▸ EXERCISE:
Please copy all of the data that follows exactly, leaving any pictures out.

______________________________

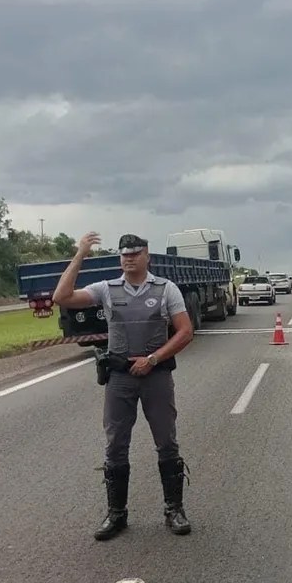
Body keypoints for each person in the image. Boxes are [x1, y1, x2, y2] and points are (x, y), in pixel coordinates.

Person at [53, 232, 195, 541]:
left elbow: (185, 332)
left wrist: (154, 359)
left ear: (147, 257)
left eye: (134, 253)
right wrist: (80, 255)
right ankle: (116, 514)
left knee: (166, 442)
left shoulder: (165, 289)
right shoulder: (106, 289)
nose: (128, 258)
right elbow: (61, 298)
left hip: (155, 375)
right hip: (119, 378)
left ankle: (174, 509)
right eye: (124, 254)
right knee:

______________________________

▸ YOUR RESPONSE:
Body keypoints for each person in the image. Boxes are [x1, y1, x2, y2] and points are (x, y), in pixel coordinates.

Person at [53, 232, 195, 541]:
left elbow: (185, 332)
left wrist: (154, 359)
left ear: (147, 257)
left eye: (134, 253)
right wrist: (80, 255)
right ankle: (116, 514)
left knee: (166, 442)
left shoulder: (165, 289)
right shoulder: (106, 289)
nose: (128, 258)
right elbow: (61, 298)
left hip: (155, 375)
right hip: (119, 378)
left ankle: (174, 509)
right eye: (124, 254)
right knee:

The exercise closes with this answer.